Aiuto ai poveri?
Economia forte

In Italia vi sono 5 milioni di poveri. Sono la platea alla quale guardano i Cinque Stelle con il reddito di cittadinanza. Si capisce la preoccupazione per un Paese con una disoccupazione all’11%. Lombardia, Veneto Trentino Alto Adige e Emilia Romagna hanno indici di senza lavoro inferiori alle media europea, il resto è Garlic Belt. La fascia dell’aglio dove il ritardo è cronico. Colpisce quindi come la Germania con un indice di disoccupazione intorno al 5%, che è come dire quasi piena occupazione, registri 13 milioni di persone sotto il cosiddetto livello di povertà.

Lo dicono i dati di «Der Paritätische Gesamtverband», nella pubblicazione annuale delle rilevazioni statistiche. La povertà è un dato relativo. Secondo gli indici Onu è povero chi dispone di meno di un dollaro al giorno e a persona. Le condizioni di sopravvivenza le fanno il territorio, l’ambiente sociale, la struttura della società e il suo livello di sviluppo. La Germania vede migliorare il Prodotto interno lordo, 3.277 miliardi di euro nel 2017 a fronte di 1.580 miliardi nel 1991. In ventisei anni più che raddoppiato. L’occupazione si mantiene sempre a livelli sostenibili ma aumenta l’indice di povertà. Quest’anno si registra il picco. Vuol dire quindi che ad una ricchezza complessiva in aumento non corrisponde un’adeguata redistribuzione.

I colpiti sono le famiglie con molti figli, i genitori separati o divorziati con figli a carico, i migranti ma soprattutto persone con bassi livelli di istruzione. Il 60% dei disoccupati rientra anche nel calcolo complessivo ma verrebbe da dire che questo, in termini statistici, è normale. Ciò che invece è anomalo è il fatto che molte famiglie non gliela facciano con le loro entrate. Il che vuol dire che le retribuzioni sono alte solo quando i lavori hanno un alto indice di produttività e il plus valore lo offre chi ha formazione professionale adeguata e livello di istruzione medio superiore.

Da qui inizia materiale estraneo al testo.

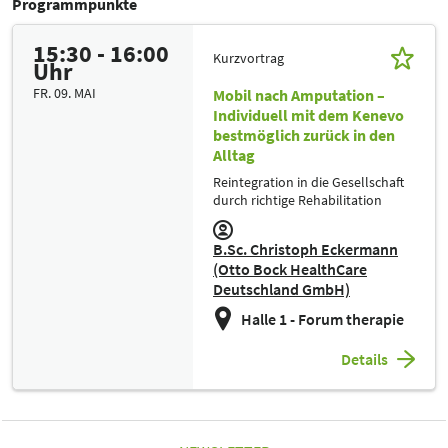
Programmpunkte
15:30 - 16:00
Kurzvortrag
Uhr
FR. 09. MAI
Mobil nach Amputation –
Individuell mit dem Kenevo
bestmöglich zurück in den
Alltag
Reintegration in die Gesellschaft
durch richtige Rehabilitation
B.Sc. Christoph Eckermann
(Otto Bock HealthCare
Deutschland GmbH)
Halle 1 - Forum therapie
Details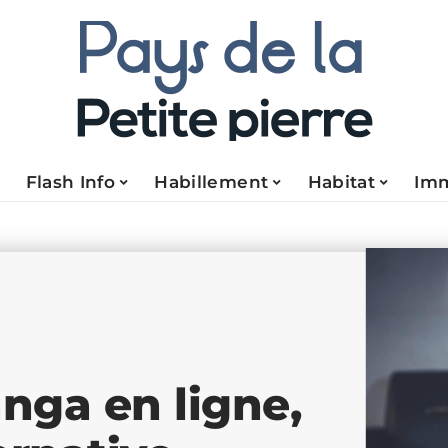
Flash Info
Habillement
Habitat
Im
anga en ligne,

Esiste quindi una fascia di «working poors» che è nuova in Europa mentre in Usa è da tempo la regola, visto che la disoccupazione è ufficialmente al 4%. Il secondo miracolo economico tedesco a partire dal 2005, primo anno del cancellierato Merkel, avviene con la decurtazione salariale per le occupazioni che non richiedono abilità specifiche e sono di servizio e/o di pura manovalanza. Per le categorie industriali ad un primo contenimento sino al 2010 sono poi seguiti adattamenti in funzione della produttività e redditività. Un Paese che sta vincendo la sfida della globalizzazione può gestire una fascia di malcontento solo se ha uno Stato sociale efficiente. Non a caso il governo della grande coalizione su spinta socialdemocratica affronta i temi del salario minimo, di un aumento dei posti negli asili e nei giardini d’ infanzia e quindi di un aiuto alle famiglie con il Kindergeld, del reddito di cittadinanza. Tutte conquiste di cui andare orgogliosi ma ottenibili solo in un’ economia in crescita, con un bilancio statale sano, e una riscossione efficiente delle imposte. Non a caso anche quest’anno il ministero delle Finanze tedesco registra un incremento delle entrate proporzionale all’aumento della ricchezza nel Paese. Per questo appaiono in Europa velleitarie le richieste italiane di un reddito di cittadinanza. Un lusso che l’ economia italiana in questo momento non può permettersi. Uno Stato sociale efficiente lo abbiamo anche in Francia ma contrariamente alla Germania le risorse scarseggiano per eccesso di spesa pubblica. E lo si è visto nella rivolta dei gilet gialli. In Italia il ceto produttivo si è emancipato da solo, abituato da sempre a non poter contare sull’aiuto dello Stato centrale. E questo spiega perché l’ imprenditoria competitiva degli italiani sia l’unica forza in grado di sottrarre il Paese alla decrescita infelice per eccesso di assistenzialismo.